-- SUPPLIED RECORDS follows --

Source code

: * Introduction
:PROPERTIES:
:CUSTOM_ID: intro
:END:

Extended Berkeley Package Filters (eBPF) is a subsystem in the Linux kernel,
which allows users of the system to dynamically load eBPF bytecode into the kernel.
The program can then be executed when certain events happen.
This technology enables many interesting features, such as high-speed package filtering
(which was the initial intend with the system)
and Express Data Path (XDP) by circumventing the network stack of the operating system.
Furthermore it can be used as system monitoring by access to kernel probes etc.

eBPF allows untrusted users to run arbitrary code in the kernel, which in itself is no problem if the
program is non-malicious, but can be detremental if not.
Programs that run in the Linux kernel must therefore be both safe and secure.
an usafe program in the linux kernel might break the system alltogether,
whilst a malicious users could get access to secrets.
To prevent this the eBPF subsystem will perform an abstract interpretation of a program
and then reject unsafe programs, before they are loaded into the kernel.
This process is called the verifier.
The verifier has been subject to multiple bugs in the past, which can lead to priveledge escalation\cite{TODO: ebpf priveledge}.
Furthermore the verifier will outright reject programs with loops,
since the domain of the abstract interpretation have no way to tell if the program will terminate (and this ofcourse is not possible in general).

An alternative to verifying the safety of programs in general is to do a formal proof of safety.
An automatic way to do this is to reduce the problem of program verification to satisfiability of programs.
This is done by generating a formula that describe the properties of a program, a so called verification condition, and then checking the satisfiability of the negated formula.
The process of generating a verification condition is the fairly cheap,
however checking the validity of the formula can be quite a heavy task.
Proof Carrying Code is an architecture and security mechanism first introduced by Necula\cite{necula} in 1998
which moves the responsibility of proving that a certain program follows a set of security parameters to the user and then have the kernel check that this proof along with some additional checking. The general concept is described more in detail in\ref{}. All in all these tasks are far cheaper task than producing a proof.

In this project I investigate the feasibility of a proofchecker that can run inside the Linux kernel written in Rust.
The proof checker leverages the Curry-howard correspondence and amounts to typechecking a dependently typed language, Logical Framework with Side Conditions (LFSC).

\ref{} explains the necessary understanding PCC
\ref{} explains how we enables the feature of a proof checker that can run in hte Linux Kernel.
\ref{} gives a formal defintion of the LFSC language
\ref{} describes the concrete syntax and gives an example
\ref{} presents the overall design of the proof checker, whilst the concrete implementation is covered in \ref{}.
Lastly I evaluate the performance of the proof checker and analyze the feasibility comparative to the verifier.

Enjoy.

-- SUPPLIED RECORDS concluded --
-- SUPPLIED RECORDS follows --

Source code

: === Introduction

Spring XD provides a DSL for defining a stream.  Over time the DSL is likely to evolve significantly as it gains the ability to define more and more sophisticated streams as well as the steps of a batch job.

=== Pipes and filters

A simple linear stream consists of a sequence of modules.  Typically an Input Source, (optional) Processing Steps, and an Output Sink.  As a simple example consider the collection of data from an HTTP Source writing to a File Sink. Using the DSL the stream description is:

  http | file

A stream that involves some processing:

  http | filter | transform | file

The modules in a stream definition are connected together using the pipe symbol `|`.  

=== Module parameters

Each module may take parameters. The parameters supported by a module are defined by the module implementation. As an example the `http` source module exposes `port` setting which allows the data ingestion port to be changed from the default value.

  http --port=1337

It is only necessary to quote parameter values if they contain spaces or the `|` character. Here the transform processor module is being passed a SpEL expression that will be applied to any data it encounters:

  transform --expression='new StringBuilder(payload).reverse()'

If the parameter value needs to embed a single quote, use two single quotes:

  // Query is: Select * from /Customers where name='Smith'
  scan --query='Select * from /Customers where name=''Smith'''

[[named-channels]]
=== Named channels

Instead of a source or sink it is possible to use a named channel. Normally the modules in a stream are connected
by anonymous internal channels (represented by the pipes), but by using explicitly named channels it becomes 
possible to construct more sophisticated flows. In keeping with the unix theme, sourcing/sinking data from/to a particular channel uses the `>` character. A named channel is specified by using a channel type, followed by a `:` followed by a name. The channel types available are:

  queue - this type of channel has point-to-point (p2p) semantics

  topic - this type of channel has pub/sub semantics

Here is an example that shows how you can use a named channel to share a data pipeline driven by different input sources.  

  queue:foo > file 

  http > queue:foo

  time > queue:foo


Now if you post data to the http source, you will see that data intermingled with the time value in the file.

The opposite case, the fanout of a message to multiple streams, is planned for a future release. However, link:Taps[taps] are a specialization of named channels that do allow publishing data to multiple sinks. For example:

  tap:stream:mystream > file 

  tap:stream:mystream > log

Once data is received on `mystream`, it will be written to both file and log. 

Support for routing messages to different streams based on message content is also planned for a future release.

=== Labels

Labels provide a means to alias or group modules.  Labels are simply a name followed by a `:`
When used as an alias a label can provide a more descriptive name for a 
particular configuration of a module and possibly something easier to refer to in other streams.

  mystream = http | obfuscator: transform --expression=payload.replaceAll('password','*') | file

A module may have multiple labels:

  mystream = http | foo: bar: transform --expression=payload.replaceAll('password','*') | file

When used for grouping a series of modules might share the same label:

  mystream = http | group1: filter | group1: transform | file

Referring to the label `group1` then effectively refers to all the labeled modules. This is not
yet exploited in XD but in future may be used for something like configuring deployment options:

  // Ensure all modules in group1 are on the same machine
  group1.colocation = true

-- SUPPLIED RECORDS concluded --
-- SUPPLIED RECORDS follows --

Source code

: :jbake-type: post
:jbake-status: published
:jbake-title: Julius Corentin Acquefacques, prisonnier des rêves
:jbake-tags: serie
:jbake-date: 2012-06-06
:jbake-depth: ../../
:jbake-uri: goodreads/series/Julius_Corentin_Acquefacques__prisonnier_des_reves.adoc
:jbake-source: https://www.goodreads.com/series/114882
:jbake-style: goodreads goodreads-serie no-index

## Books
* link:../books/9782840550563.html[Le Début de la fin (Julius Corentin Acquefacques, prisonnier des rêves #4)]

-- SUPPLIED RECORDS concluded --

• [PROBLEM STATEMENT]: Above are the entries. Quote exactly the lines from the one bearing "Furthermore the verifier" through the one bearing "An alternative to".

• [SOLVED PROBLEM]:
Furthermore the verifier will outright reject programs with loops,
since the domain of the abstract interpretation have no way to tell if the program will terminate (and this ofcourse is not possible in general).

An alternative to verifying the safety of programs in general is to do a formal proof of safety.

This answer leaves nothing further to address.